Learners in this course gain an understanding of the early stages of text mining. Learners examine document management practices, text-scraping techniques, and various methods for modeling their findings as they solve text-based mining problems. Prerequisite(s): ANLT5030. Graduate certificate learners in Advanced Analytics Using SAS® are exempt from this prerequisite.

4 quarter credits
ANLT5080 *
Advanced Analytics and Modeling

Learners in this course demonstrate advanced practice in applying the analytic life cycle.
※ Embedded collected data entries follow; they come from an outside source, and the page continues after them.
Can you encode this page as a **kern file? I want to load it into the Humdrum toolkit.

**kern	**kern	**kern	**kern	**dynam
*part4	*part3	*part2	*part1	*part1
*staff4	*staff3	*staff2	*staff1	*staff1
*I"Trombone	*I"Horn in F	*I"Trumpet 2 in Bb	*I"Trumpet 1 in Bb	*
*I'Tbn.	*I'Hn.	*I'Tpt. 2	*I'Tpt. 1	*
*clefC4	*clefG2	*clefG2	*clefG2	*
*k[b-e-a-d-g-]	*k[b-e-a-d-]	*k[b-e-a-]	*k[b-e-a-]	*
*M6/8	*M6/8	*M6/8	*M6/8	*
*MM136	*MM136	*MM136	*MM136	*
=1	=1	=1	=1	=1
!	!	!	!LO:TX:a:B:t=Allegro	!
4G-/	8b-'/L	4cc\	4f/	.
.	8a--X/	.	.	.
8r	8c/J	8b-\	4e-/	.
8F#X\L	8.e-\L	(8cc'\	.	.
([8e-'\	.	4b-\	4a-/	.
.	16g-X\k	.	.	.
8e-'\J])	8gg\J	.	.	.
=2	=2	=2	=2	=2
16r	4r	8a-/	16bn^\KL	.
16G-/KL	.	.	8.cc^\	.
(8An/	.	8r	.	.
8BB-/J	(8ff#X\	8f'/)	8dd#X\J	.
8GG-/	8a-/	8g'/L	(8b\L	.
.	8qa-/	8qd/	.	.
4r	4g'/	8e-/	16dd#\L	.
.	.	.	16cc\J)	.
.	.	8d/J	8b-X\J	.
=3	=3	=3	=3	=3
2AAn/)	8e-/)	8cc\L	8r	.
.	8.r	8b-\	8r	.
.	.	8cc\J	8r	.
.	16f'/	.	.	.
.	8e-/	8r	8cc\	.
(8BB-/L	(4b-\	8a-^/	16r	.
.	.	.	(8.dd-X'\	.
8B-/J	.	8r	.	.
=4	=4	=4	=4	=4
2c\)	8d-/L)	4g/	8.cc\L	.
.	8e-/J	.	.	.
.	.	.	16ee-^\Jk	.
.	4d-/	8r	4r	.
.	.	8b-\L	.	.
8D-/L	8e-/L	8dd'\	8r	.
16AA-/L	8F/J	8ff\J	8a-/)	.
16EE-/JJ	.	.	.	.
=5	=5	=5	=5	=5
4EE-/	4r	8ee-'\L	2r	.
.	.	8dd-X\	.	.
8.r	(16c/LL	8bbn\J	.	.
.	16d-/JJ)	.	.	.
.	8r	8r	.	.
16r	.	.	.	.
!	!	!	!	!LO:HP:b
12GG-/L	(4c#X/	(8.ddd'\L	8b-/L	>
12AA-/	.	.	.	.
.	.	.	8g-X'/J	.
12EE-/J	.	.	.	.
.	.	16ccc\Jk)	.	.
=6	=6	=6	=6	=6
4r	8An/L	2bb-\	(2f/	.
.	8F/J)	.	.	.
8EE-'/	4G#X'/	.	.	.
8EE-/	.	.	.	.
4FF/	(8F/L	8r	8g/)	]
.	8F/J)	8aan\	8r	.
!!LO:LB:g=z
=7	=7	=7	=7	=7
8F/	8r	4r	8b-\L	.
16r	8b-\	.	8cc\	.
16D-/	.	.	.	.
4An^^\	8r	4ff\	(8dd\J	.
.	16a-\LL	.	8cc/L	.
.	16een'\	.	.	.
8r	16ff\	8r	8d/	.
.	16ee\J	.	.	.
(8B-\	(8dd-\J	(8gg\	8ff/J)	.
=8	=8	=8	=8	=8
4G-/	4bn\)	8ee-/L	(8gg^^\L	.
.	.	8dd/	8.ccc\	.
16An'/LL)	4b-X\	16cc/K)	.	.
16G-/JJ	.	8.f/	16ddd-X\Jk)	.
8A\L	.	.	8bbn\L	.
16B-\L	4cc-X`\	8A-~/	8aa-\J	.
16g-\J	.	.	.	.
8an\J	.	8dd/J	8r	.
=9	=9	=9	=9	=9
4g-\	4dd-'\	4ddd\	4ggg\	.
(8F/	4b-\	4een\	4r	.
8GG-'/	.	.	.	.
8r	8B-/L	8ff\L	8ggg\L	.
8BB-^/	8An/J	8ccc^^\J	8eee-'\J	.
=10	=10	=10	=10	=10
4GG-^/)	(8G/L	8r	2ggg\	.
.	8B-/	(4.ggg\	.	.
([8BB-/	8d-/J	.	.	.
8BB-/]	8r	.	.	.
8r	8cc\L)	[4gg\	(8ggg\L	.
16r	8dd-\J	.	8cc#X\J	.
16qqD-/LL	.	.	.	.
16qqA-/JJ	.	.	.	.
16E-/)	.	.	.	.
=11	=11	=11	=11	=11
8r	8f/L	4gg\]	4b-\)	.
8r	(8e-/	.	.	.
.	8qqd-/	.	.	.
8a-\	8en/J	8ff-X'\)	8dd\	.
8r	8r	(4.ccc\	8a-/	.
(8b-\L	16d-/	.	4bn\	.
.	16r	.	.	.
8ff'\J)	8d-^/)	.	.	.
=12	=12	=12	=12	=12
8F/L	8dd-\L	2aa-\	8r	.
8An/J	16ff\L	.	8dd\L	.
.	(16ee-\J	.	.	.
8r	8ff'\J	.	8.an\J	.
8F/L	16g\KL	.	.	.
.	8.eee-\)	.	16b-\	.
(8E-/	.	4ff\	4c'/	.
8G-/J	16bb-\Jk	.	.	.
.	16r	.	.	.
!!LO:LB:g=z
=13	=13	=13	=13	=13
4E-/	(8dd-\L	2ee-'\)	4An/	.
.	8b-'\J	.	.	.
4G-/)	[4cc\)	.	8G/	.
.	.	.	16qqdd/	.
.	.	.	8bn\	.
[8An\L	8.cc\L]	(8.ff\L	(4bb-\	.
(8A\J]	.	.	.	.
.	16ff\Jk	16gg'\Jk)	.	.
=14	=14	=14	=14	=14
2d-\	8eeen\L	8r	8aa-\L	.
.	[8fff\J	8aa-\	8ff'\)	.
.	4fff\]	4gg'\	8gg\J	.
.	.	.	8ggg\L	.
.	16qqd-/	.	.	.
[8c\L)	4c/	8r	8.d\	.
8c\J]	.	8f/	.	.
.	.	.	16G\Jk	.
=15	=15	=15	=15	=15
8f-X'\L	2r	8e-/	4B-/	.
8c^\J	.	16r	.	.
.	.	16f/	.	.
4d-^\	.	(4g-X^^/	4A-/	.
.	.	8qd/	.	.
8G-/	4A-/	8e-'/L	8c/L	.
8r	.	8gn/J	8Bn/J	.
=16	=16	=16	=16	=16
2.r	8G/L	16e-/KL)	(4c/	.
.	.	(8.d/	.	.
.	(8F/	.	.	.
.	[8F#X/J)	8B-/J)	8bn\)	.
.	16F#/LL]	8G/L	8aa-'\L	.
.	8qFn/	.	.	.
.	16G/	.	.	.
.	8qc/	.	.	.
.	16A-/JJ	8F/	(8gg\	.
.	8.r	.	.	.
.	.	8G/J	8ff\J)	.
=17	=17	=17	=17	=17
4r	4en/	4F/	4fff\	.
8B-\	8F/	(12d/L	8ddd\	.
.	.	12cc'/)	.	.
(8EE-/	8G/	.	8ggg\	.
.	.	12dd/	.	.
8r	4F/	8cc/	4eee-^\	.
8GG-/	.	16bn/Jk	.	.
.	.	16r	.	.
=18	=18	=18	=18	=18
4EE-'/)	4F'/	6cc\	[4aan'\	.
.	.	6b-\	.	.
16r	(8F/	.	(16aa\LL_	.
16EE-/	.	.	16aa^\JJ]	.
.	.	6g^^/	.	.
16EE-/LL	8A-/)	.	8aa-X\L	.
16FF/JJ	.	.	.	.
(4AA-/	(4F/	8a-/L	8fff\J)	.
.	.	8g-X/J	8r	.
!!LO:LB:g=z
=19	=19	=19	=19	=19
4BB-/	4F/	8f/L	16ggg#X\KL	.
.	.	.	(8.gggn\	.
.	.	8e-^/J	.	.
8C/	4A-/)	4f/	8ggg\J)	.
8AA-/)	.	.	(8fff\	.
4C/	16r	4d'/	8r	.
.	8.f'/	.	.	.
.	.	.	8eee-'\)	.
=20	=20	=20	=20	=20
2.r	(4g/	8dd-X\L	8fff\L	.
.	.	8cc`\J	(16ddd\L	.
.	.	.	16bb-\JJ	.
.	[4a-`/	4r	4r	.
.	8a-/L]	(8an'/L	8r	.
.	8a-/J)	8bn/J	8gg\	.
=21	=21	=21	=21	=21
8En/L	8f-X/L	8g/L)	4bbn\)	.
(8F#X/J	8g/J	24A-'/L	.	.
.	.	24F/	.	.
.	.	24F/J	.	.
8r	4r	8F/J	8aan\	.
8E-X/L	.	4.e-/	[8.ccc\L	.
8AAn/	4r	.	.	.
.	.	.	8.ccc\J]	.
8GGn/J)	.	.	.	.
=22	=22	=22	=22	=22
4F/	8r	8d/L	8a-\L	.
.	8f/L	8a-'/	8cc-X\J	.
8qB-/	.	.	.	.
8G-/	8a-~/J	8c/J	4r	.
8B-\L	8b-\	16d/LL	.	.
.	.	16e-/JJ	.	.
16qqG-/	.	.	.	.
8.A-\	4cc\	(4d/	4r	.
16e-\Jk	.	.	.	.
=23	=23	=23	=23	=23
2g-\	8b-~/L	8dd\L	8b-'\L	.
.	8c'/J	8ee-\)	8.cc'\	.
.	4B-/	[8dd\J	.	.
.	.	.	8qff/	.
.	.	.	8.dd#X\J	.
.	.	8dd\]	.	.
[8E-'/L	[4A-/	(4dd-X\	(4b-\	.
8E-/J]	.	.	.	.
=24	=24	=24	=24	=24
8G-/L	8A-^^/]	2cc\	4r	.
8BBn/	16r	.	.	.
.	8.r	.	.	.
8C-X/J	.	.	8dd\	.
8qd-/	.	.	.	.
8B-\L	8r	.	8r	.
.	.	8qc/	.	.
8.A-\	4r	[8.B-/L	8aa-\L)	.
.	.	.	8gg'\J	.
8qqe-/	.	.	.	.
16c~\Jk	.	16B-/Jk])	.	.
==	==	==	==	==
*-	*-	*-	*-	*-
Learners examine approaches to visual analytics and are introduced to geospatial data techniques. Learners also apply their analytic skills to current organizational problems and apply analytic solution scoring and project management skills for effective team performance. Prerequisite(s): ANLT5050.

4 quarter credits
ANLT5100 *
Visual Analytics

In this course, learners articulate the value of visualization to telling the analytic story to stakeholders. Learners explore the appropriate presentation of types of data and apply best practices for the design of effective visualizations. Learners also develop skills for presenting data to stakeholders in a succinct and relevant manner. Prerequisite(s): ANLT5030. 

4 quarter credits






20 quarter credits

* Denotes courses that have prerequisite(s). Refer to the descriptions for further details.